Since President Barack Obama’s State of the Union Address in January 2015, the nation has been talking about a revolution in patient care, known by many as precision medicine.
Of course, the country is used to hearing the president talk about health care, especially the Affordable Care Act. But when the White House starts launching $215 million initiatives to accelerate research—in this case, the Precision Medicine Initiative, according to a White House Press release—you can be sure it’s not just a passing fad.
First, what is precision medicine?
Precision medicine is about tailoring treatments to the patient’s genome and body function. The promise is that this detailed personal health data can determine what’s most effective for each individual, which can lead to better outcomes.
Most of precision medicine’s application currently focuses on cancer. Launched in 2013, Penn Medicine’s Center for Personalized Diagnostics (CPD) helps oncologists determine the best treatment for their cancer patients by looking at the cancer’s genome.
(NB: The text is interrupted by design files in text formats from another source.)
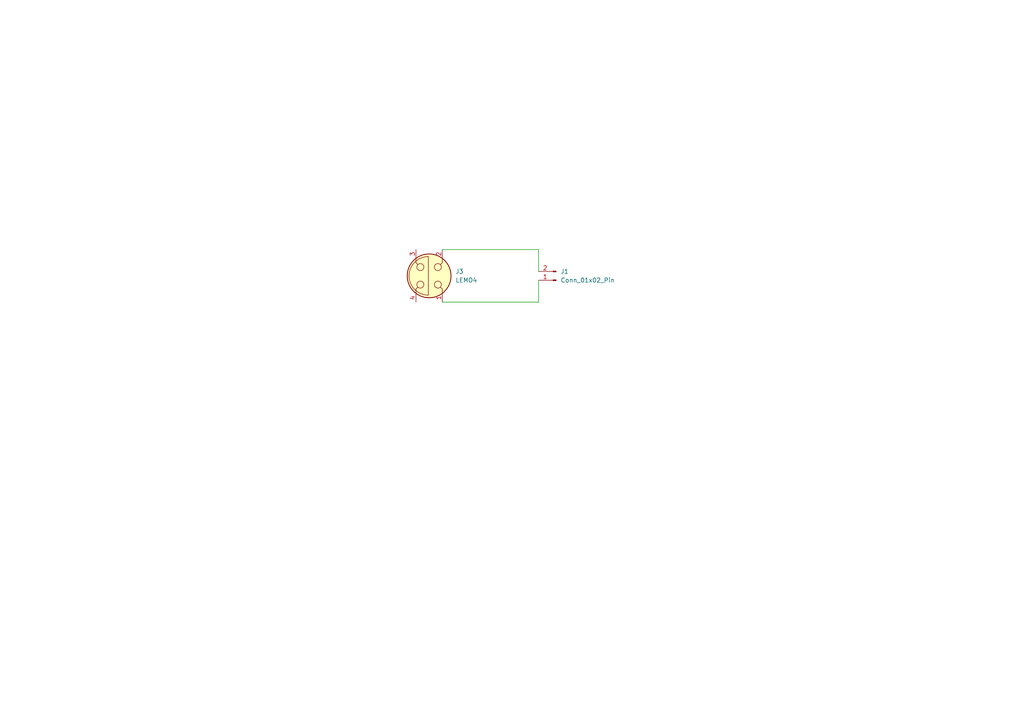
<source format=kicad_sch>
(kicad_sch (version 20230121) (generator eeschema)

  (uuid 9e43008e-e0c0-4e7a-9c29-84e96d72850e)

  (paper "A4")

  


  (wire (pts (xy 156.21 87.63) (xy 156.21 81.28))
    (stroke (width 0) (type default))
    (uuid 465fa930-4530-43dd-9305-71ebe09edebf)
  )
  (wire (pts (xy 128.27 87.63) (xy 156.21 87.63))
    (stroke (width 0) (type default))
    (uuid 5f6e9ee9-6d72-436c-aaa7-4441674a800e)
  )
  (wire (pts (xy 128.27 72.39) (xy 156.21 72.39))
    (stroke (width 0) (type default))
    (uuid a446d042-4cf6-4e86-8878-a7c610cad552)
  )
  (wire (pts (xy 156.21 72.39) (xy 156.21 78.74))
    (stroke (width 0) (type default))
    (uuid f5b04565-26cb-4639-9395-a689a0830412)
  )

  (symbol (lib_id "Connector:Conn_01x02_Pin") (at 161.29 81.28 180) (unit 1)
    (in_bom yes) (on_board yes) (dnp no) (fields_autoplaced)
    (uuid ef9fa009-fb93-4252-a635-a752ad8f89c3)
    (property "Reference" "J1" (at 162.56 78.74 0)
      (effects (font (size 1.27 1.27)) (justify right))
    )
    (property "Value" "Conn_01x02_Pin" (at 162.56 81.28 0)
      (effects (font (size 1.27 1.27)) (justify right))
    )
    (property "Footprint" "Library:con2_adaptador_banana" (at 161.29 81.28 0)
      (effects (font (size 1.27 1.27)) hide)
    )
    (property "Datasheet" "~" (at 161.29 81.28 0)
      (effects (font (size 1.27 1.27)) hide)
    )
    (pin "1" (uuid 5ae47f57-0892-47df-9e2f-7c6fbb838878))
    (pin "2" (uuid 9a1dac84-7174-4b6e-89cc-df20de533848))
    (instances
      (project "kicad_adaptador_fonte_corrente"
        (path "/9e43008e-e0c0-4e7a-9c29-84e96d72850e"
          (reference "J1") (unit 1)
        )
      )
    )
  )

  (symbol (lib_id "Connector:LEMO4") (at 124.46 80.01 270) (unit 1)
    (in_bom yes) (on_board yes) (dnp no) (fields_autoplaced)
    (uuid f21294ad-7441-4829-9cf5-4156397ab688)
    (property "Reference" "J3" (at 132.08 78.74 90)
      (effects (font (size 1.27 1.27)) (justify left))
    )
    (property "Value" "LEMO4" (at 132.08 81.28 90)
      (effects (font (size 1.27 1.27)) (justify left))
    )
    (property "Footprint" "Library:EPG.0B.302.HLN" (at 124.46 80.01 0)
      (effects (font (size 1.27 1.27)) hide)
    )
    (property "Datasheet" " ~" (at 124.46 80.01 0)
      (effects (font (size 1.27 1.27)) hide)
    )
    (pin "1" (uuid fb142e2d-42bd-4366-8fa4-3298c253e848))
    (pin "2" (uuid 109023b4-5876-43a7-af5a-1d04ecea9e17))
    (pin "3" (uuid 29e5bf8b-5673-4540-b7c6-2279b26aa49f))
    (pin "4" (uuid 7185f6e5-4fff-434b-9463-6f16e37c0d86))
    (instances
      (project "kicad_adaptador_fonte_corrente"
        (path "/9e43008e-e0c0-4e7a-9c29-84e96d72850e"
          (reference "J3") (unit 1)
        )
      )
    )
  )

  (sheet_instances
    (path "/" (page "1"))
  )
)

</source>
Here’s how precision medicine is being practiced at Penn:
- A patient is diagnosed with cancer.
- If the cancer involves a solid tumor—like breast, lung, or colon cancer—the tumor is surgically removed during a biopsy, and a chunk of the tissue is sent to Penn Medicine’s CPD. If the cancer involves blood or bone marrow—like leukemia—a sample of the blood or bone marrow is sent.
- The CPD sequences a panel of genes that are known to be involved in cancer. This test examines DNA within the tumor, blood or bone marrow sample. The goal is to find DNA mutations that are driving the cancer.
- A report on the mutations found is sent to the patient’s oncologist.
- The oncologist determines if there are therapies or treatments available that work better than others—or not at all—on the patient’s particular type of cancer.
“We’re using precision medicine to give patients the right drugs, guided by the DNA sequence information from their cancer, so we’re not exposing them to potentially toxic effects,” explains David Roth, MD, PhD, director of the CPD. “This individualized therapy is better than treatment based on the ‘average patient.’”
Precision Medicine is being researched, translated and applied across Penn Medicine. Here,
experts from the Center for Personalized Diagnostics share four predictions on how precision medicine will change how cancer is treated in future generations.
1. Cancer will be diagnosed earlier.
Jennifer Morrissette, PhD, clinical director of the CPD:
“There are different stages of tumors. The earlier you catch the tumor, the more likely you are to survive it. My theory is that this century will be the century of diagnostics. We will be diagnosing people’s cancers earlier and earlier.
“That way, we are not dealing with advanced metastatic tumors that have acquired so many different changes that they’re hard to treat. We’ll be capturing tumors very early, in stage one; have a definitive surgery; follow the patient for a certain number of years to make sure that the cancer hasn’t spread; and then they’ll be cured.
“Some people put off seeing a physician because they don’t want chemo, but the longer they put it off, the more likely they are going to have metastatic disease.”
2. Cancer treatment will be based on each person’s health profile.
David Roth, MD, PhD, director of the CPD:
“[In the past,] doctors had been treating [the average patient] based upon results from a large study.
“The revolution in precision medicine is that now we have better tools to understand what’s going on with you as an individual. Instead of saying, ‘Okay, you have this particular cancer, and you have a 30 percent chance. So, go ahead and get this toxic therapy,’ we can be much more specific.
“If we were able to tell you that you have a five percent chance of responding to a chemotherapy based on the makeup of your tumor, would you still do it?”
3. Gene paneling will be used for diagnosis, not just treatment.
David Lieberman, MS, CGC (certified genetic counselor):
“We tend to see certain genes mutated in certain cancers. For example, there is a certain set of
genes [that are] typically mutated in lung cancer or another set in lymphoma.
“It is not always clear using historical methods what type of cancer a patient has. This makes treatment decisions challenging. Sequencing the tumor’s DNA on a panel of known cancer-related genes may help clarify the cancer’s origin and, in this way, assist the clinician in determining treatment or prognosis.”
$215 million: The amount the White House will invest in the Precision Medicine Initiative in 2016
4. More cancer patients will have a treatment team, rather than just an oncologist.
Jennifer Morrissette PhD, clinical director of the CPD:
“It’s not going to be one physician making all the decisions. Cancer treatment has gotten much more complex. Because of the availability of multi-gene testing, you need a group of people with different types of expertise to make the best decision for a patient.
“In addition to the team directing care for the appropriate approach—whether it’s surgery, radiation, chemotherapy, pain management—now there is also the genetic component.
“[The team’s] able to sit in a room with people from the lab who can talk about what the result means, have the oncologist tell them about the patient and then get the clinical geneticist’s notion that there may be an inherited predisposition. Then, they walk out with a consolidated treatment plan for that patient.”
The future of medicine
For more than 250 years, advancements like “precision medicine” have been the hallmark of Penn Medicine. As the first school of medicine in the United States, it has been and continues to be a place where the future of medicine and the future leaders in medicine are being developed.